Epsilon Aurigae Simulator Tutorial

Here we offer a quick introduction to the epsilon Aurigae orbit simulator, written by Mark SubbaRao, a research scientist at the University of Chicago and an Astronomer at the Adler Planetarium.  This visualization is meant to provide you with the tools to see how well various parameters recreate the photometric light curve observed during the past and current eclipses.

At the top is the location where the resultant light curve will be plotted when the simulator is executed.

The controls region lets you run, pause and reset the light curve generator.

At the bottom are a series of sliders that allow you to set various parameters.  You can either use the sliders to adjust the parameters or click inside of the text boxes, delete the number, and type in the value you want.

The first two sliders allow you to adjust the mass of the disk plus B-star, and the F-star's mass.

The disk thickness slider adjust the edge-on thickness of the disk.  In one extreme the disk can be paper thin (left) or at the other extreme it is 1 AU thick (right)

The disk opening slider controls the size of the central hole.  This scales as a percentage of the total radius of the disk.  On the left the disk hole is almost zero, and on the right it is the maximum size.

The disk inclination slider controls the out-of-the-sky tilt of the disk.  On the left the disk is tilted downward to -10 degrees, and on the right the disk is tilted upward by 10 degrees.

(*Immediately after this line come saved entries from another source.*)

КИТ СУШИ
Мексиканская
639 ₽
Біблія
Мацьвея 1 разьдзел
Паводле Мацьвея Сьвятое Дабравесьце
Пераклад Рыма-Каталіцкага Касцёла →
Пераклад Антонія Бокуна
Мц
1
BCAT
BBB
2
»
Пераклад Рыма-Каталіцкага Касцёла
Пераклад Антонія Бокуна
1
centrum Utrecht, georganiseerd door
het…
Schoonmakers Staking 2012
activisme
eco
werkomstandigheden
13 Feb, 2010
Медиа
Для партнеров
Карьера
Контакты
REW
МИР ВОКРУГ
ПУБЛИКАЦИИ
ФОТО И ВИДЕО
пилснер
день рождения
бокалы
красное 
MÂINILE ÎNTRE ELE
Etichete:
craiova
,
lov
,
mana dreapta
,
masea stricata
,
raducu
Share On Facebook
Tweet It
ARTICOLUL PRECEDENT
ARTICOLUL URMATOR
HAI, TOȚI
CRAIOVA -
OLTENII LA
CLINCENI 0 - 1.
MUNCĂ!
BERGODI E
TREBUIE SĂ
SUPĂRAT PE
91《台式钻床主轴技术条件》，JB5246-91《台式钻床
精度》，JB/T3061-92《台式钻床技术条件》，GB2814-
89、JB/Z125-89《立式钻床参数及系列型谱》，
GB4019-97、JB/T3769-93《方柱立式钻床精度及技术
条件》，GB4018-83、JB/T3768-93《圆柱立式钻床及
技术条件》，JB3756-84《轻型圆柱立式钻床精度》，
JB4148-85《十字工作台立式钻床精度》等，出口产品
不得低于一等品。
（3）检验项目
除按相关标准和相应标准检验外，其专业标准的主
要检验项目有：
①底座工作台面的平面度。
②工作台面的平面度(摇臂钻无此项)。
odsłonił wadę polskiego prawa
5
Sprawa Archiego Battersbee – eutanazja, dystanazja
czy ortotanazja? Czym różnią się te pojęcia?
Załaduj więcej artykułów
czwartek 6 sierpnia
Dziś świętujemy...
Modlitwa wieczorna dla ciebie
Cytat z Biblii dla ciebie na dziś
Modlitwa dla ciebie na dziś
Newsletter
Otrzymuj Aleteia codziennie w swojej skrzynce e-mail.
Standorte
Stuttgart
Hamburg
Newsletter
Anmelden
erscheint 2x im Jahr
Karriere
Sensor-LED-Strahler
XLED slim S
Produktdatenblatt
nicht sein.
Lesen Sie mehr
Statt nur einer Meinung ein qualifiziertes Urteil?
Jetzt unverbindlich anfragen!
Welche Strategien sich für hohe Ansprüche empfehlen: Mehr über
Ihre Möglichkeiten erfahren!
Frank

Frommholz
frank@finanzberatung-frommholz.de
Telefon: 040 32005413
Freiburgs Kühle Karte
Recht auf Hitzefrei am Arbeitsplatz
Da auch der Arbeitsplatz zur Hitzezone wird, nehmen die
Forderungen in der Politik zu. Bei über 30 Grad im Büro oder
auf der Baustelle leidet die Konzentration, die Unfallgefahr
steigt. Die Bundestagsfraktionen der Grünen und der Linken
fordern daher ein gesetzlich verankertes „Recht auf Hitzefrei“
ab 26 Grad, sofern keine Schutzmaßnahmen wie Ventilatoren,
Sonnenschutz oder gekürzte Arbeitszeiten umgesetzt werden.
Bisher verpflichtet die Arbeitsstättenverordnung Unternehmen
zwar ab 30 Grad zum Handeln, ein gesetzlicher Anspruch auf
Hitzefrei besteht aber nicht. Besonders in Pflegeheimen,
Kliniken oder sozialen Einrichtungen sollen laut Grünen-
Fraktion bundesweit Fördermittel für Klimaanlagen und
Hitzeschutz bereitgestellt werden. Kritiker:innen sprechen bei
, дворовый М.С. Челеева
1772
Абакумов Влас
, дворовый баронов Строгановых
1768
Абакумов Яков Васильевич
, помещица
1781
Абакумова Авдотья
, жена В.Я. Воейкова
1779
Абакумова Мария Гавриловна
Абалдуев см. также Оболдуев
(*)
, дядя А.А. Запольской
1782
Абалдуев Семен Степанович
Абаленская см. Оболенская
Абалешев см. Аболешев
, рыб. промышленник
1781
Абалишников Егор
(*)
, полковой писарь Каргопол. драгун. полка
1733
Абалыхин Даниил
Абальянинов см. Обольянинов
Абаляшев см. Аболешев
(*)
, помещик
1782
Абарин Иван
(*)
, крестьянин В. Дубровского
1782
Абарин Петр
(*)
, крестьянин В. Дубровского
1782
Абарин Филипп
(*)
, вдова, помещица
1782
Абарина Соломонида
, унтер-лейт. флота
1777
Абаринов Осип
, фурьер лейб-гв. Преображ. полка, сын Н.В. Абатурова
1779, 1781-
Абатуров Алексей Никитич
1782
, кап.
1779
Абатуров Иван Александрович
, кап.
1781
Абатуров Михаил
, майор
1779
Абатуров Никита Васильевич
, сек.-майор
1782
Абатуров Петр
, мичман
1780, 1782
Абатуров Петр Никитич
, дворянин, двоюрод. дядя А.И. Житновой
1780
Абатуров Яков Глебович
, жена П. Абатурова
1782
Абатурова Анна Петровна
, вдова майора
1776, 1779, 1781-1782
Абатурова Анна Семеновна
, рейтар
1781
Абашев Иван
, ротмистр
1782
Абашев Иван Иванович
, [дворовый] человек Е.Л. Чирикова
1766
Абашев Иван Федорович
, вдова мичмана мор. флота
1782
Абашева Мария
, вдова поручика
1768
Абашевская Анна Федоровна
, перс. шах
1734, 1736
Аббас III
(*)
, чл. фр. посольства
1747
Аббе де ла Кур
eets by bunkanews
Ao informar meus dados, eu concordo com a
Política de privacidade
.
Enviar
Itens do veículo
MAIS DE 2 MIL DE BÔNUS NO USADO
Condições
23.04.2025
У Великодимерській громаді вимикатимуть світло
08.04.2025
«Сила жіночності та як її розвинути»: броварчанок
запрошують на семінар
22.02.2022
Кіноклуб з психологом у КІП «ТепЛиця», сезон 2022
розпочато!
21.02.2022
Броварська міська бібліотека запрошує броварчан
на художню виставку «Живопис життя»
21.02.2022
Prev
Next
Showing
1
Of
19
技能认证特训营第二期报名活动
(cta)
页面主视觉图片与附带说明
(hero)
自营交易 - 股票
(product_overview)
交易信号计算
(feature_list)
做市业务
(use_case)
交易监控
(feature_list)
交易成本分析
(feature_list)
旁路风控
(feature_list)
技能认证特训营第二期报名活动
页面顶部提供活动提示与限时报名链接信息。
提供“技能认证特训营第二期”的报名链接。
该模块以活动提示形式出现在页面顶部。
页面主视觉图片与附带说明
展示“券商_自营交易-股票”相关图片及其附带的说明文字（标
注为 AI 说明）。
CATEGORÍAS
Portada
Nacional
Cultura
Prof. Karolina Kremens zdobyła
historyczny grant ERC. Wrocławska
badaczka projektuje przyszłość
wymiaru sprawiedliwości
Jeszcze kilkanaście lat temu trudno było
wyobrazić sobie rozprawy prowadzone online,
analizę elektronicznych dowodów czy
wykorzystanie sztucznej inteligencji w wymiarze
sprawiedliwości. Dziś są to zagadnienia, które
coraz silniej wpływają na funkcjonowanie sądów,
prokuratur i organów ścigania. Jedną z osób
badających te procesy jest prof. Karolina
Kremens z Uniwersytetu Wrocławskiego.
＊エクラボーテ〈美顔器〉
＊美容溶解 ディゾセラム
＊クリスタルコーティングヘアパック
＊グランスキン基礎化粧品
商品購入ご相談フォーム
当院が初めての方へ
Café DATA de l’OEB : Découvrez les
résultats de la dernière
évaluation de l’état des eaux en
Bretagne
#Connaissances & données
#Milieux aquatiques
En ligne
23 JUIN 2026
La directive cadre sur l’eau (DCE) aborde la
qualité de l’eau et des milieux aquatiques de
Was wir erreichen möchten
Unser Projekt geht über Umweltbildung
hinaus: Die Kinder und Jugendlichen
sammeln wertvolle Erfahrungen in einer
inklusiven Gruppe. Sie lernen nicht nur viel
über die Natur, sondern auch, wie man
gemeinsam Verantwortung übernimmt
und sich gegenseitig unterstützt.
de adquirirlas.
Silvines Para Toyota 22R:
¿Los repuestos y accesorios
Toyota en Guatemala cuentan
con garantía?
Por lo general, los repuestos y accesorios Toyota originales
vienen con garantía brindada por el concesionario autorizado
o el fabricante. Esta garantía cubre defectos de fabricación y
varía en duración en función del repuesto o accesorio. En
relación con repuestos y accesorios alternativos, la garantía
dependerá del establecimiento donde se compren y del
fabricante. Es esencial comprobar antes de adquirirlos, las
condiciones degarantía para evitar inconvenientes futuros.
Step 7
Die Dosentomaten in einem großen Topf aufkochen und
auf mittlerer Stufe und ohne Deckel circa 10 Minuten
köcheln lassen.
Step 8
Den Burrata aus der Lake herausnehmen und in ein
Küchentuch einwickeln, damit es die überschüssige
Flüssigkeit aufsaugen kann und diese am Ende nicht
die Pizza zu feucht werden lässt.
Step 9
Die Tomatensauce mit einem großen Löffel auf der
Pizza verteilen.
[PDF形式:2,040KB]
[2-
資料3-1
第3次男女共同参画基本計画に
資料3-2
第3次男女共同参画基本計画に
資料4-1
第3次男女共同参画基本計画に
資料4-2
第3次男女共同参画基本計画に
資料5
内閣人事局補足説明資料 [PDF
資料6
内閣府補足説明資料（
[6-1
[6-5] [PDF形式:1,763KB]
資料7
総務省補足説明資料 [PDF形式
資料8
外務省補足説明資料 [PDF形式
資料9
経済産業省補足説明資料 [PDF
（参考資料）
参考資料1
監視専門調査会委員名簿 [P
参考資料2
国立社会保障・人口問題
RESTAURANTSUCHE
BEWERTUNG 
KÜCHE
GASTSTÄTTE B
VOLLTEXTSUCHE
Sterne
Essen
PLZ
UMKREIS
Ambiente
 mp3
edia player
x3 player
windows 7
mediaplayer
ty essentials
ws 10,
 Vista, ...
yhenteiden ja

The disk radius slider increases and decreases the outer radius of the disk.  The minimum radius is 1 AU, the maximum is 10 AU

The orbital plane tilt slider controls the out-of-the-sky tilt of the orbit.  The best way to visualize this may be just to start the simulator running and change the slider, but to give you a quick idea of what the slider does here are a few images:

This slider is limited to plasuable values based on orbital solutions.  When you adjust this slider, you are really defining the tilt of the plane of the orbit with respect to the plane of the sky.  At 90 degrees (the default value) the orbital plane is perpendicular to the plane of the sky which means the orbit goes directly in and out of the plane of the sky.  At other values, you get a projection of the orbit.  You can also think of this as moving the camera's location above and below the plane in which the star and disk orbit.

Lastly there is the disk tilt slider which controls the rotation of the disk in the plane of the sky.  This is a tilt in the plane of the sky:

Now that you know the basics, you can get started using the epsilon Aurigae Simulator!